● Task requirements:
Write the entries below out again exactly; any picture in them stays out.

++++

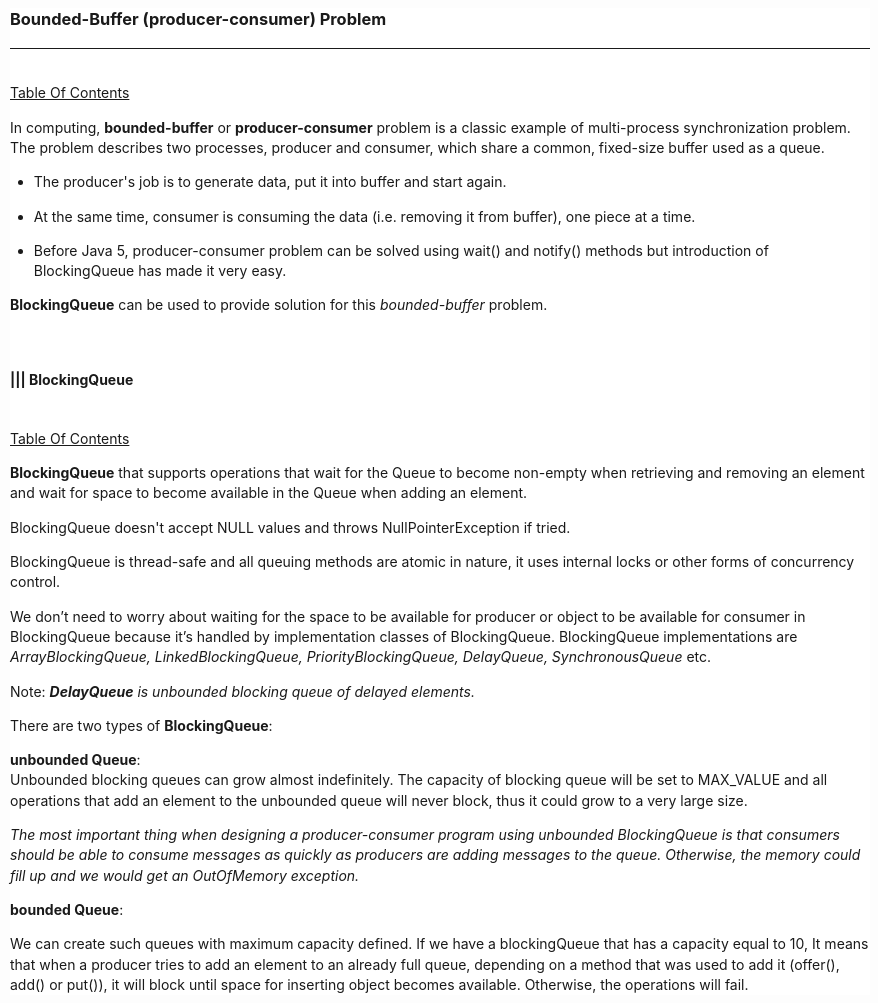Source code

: ### **Bounded-Buffer (producer-consumer) Problem**

<HR>

</br> [Table Of Contents](#table-of-contents) </br>

In computing, **bounded-buffer** or **producer-consumer** problem is a classic example of multi-process synchronization problem. The problem describes two processes, producer and consumer, which share a common, fixed-size buffer used as a queue.

- The producer's job is to generate data, put it into buffer and start again.
  
- At the same time, consumer is consuming the data (i.e. removing it from buffer), one piece at a time.

- Before Java 5, producer-consumer problem can be solved using wait() and notify() methods but introduction of BlockingQueue has made it very easy.

**BlockingQueue** can be used to provide solution for this *bounded-buffer* problem.

</br>

#### ||| **BlockingQueue**

</br> [Table Of Contents](#table-of-contents) </br>

**BlockingQueue** that supports operations that wait for the Queue to become non-empty when retrieving and removing an element and wait for space to become available in the Queue when adding an element.

BlockingQueue doesn't accept NULL values and throws NullPointerException if tried.

BlockingQueue is thread-safe and all queuing methods are atomic in nature, it uses internal locks or other forms of concurrency control.

We don’t need to worry about waiting for the space to be available for producer or object to be available for consumer in BlockingQueue because it’s handled by implementation classes of BlockingQueue. BlockingQueue implementations are *ArrayBlockingQueue,  LinkedBlockingQueue, PriorityBlockingQueue, DelayQueue, SynchronousQueue* etc.

Note: ***DelayQueue** is unbounded blocking queue of delayed elements.*

There are two types of **BlockingQueue**:

**unbounded Queue**: </br>
Unbounded blocking queues can grow almost indefinitely. The capacity of blocking queue will be set to MAX_VALUE and all operations that add an element to the unbounded queue will never block, thus it could grow to a very large size.

*The most important thing when designing a producer-consumer program using unbounded BlockingQueue is that consumers should be able to consume messages as quickly as producers are adding messages to the queue. Otherwise, the memory could fill up and we would get an OutOfMemory exception.*

**bounded Queue**: </br>

We can create such queues with maximum capacity defined. If we have a blockingQueue that has a capacity equal to 10, It means that when a producer tries to add an element to an already full queue, depending on a method that was used to add it (offer(), add() or put()), it will block until space for inserting object becomes available. Otherwise, the operations will fail.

++++

● Solution to this exercise:
Source code

: ### **Bounded-Buffer (producer-consumer) Problem**

<HR>

</br> [Table Of Contents](#table-of-contents) </br>

In computing, **bounded-buffer** or **producer-consumer** problem is a classic example of multi-process synchronization problem. The problem describes two processes, producer and consumer, which share a common, fixed-size buffer used as a queue.

- The producer's job is to generate data, put it into buffer and start again.
  
- At the same time, consumer is consuming the data (i.e. removing it from buffer), one piece at a time.

- Before Java 5, producer-consumer problem can be solved using wait() and notify() methods but introduction of BlockingQueue has made it very easy.

**BlockingQueue** can be used to provide solution for this *bounded-buffer* problem.

</br>

#### ||| **BlockingQueue**

</br> [Table Of Contents](#table-of-contents) </br>

**BlockingQueue** that supports operations that wait for the Queue to become non-empty when retrieving and removing an element and wait for space to become available in the Queue when adding an element.

BlockingQueue doesn't accept NULL values and throws NullPointerException if tried.

BlockingQueue is thread-safe and all queuing methods are atomic in nature, it uses internal locks or other forms of concurrency control.

We don’t need to worry about waiting for the space to be available for producer or object to be available for consumer in BlockingQueue because it’s handled by implementation classes of BlockingQueue. BlockingQueue implementations are *ArrayBlockingQueue,  LinkedBlockingQueue, PriorityBlockingQueue, DelayQueue, SynchronousQueue* etc.

Note: ***DelayQueue** is unbounded blocking queue of delayed elements.*

There are two types of **BlockingQueue**:

**unbounded Queue**: </br>
Unbounded blocking queues can grow almost indefinitely. The capacity of blocking queue will be set to MAX_VALUE and all operations that add an element to the unbounded queue will never block, thus it could grow to a very large size.

*The most important thing when designing a producer-consumer program using unbounded BlockingQueue is that consumers should be able to consume messages as quickly as producers are adding messages to the queue. Otherwise, the memory could fill up and we would get an OutOfMemory exception.*

**bounded Queue**: </br>

We can create such queues with maximum capacity defined. If we have a blockingQueue that has a capacity equal to 10, It means that when a producer tries to add an element to an already full queue, depending on a method that was used to add it (offer(), add() or put()), it will block until space for inserting object becomes available. Otherwise, the operations will fail.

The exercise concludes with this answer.